Les applications de détection de maladies et d’allergies (+15%), le dossier électronique du patient (DEP) (+10%), les applications de mesure des signes vitaux (+9%), les applications de rappel de prise de médicaments (+5%) et les applications de rappel de vaccination (+4%) présentent un bilan positif en termes de notoriété.

L’utilisation (future) des offres électroniques augmente par rapport à l’année précédente dans tous les domaines demandés. Certaines offres atteignent même des sommets cette année. Lorsqu’une offre est connue des personnes interrogées, plus de deux tiers d’entre elles l’utilisent ou envisagent de l’utiliser à l’avenir.

Cette année encore, les applications d’appel d’urgence se trouvent en première place. 87% des personnes interrogées qui connaissent les applications d’appel d’urgence les utilisent déjà ou peuvent envisager de les utiliser (+9%). 84% des personnes interrogées indiquent qu’elles utiliseront (à l’avenir) des applications de fitness et d’activité physique ou des applications de mesure des signes vitaux. L’utilisation d’applications pour la détection de maladies et d’allergies est celle qui connaît la plus forte croissance parmi les personnes interrogées. 80% se prononcent en faveur d’une utilisation (+38%). L’évolution positive liée à l’utilisation des offres électroniques se manifeste également pour les applications avec fonction de rappel pour la prise de médicaments (+20%), les applications avec fonction de rappel pour les vaccinations (+22%), les applications d’aide au traçage des contacts (+7%), le DEP (+15%) et le stockage en ligne des directives anticipées (+16%).

Dossier électronique du patient (DEP)

Non seulement la connaissance du DEP et la volonté de l’utiliser augmentent, mais la tendance à l’évaluation de plus en plus négative du DEP au cours des dernières années a pu être stoppée pour le moment. 61% des personnes interrogées estiment que le DEP est plutôt une bonne chose, voire une très bonne chose.

La légère augmentation de la volonté d’utilisation autour du DEP se reflète également dans la question sur l’ouverture et l’utilisation du DEP. Pour la première fois depuis 2021, davantage de personnes sont convaincues d’ouvrir et d’utiliser le DEP par rapport à l’année précédente. 41% des personnes interrogées déclarent vouloir ouvrir et utiliser un DEP.

Les fronts semblent se durcir. Les personnes qui ne souhaitent pas ouvrir elles-mêmes un DEP ne sont qu’une minorité à vouloir le faire sur recommandation d’un professionnel de la santé (16%). La tendance négative constatée depuis 2018 n’a pas pu être stoppée pour l’instant.

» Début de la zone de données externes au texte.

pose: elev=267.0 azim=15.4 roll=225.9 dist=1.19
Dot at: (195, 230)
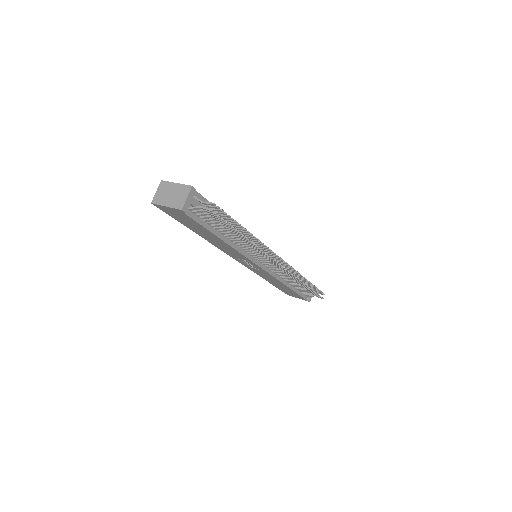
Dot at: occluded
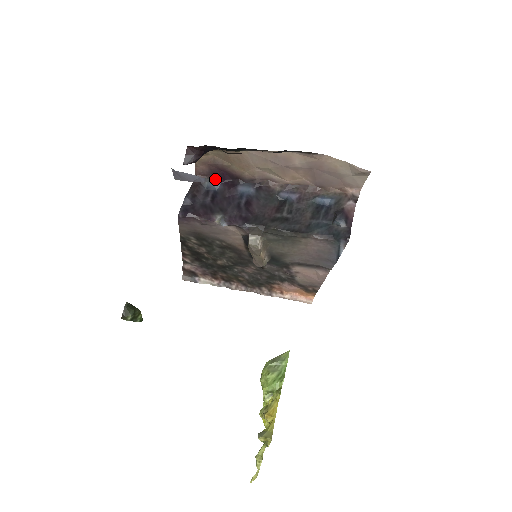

Une majorité des personnes qui souhaitent ouvrir un DEP souhaitent le faire en ligne (60%). Environ un quart souhaitent être accompagnés physiquement dans le processus (26%). Le souhait de pouvoir ouvrir un DEP avec accompagnement physique sur place est particulièrement important chez les 65 ans et plus (42%).

Sur les 26% qui voudraient ouvrir un DEP «sur place», 84% des personnes interrogées souhaitent l’ouvrir chez leur médecin de famille.

Au fil des années, les opinions sur les arguments sondés n’ont pratiquement pas changé. La perception des avantages par la population reste stable.

Un argument tient particulièrement à cœur à la population suisse en ce qui concerne le DEP: en cas d’urgence, toutes les informations importantes sont disponibles à tout moment grâce au DEP. 83% sont tout à fait ou plutôt d’accord avec cet argument. Environ deux tiers des personnes interrogées reconnaissent les avantages suivants au DEP: toutes les informations sur le traitement sont disponibles à tout moment (71%). Des examens et des traitements inutiles peuvent être économisés (68%). Les erreurs de traitement peuvent être évitées (65%). 55% des personnes interrogées reconnaissent au DEP la valeur ajoutée de pouvoir y déposer elles-mêmes des informations. Par ailleurs, 53% estiment que la qualité des soins est améliorée.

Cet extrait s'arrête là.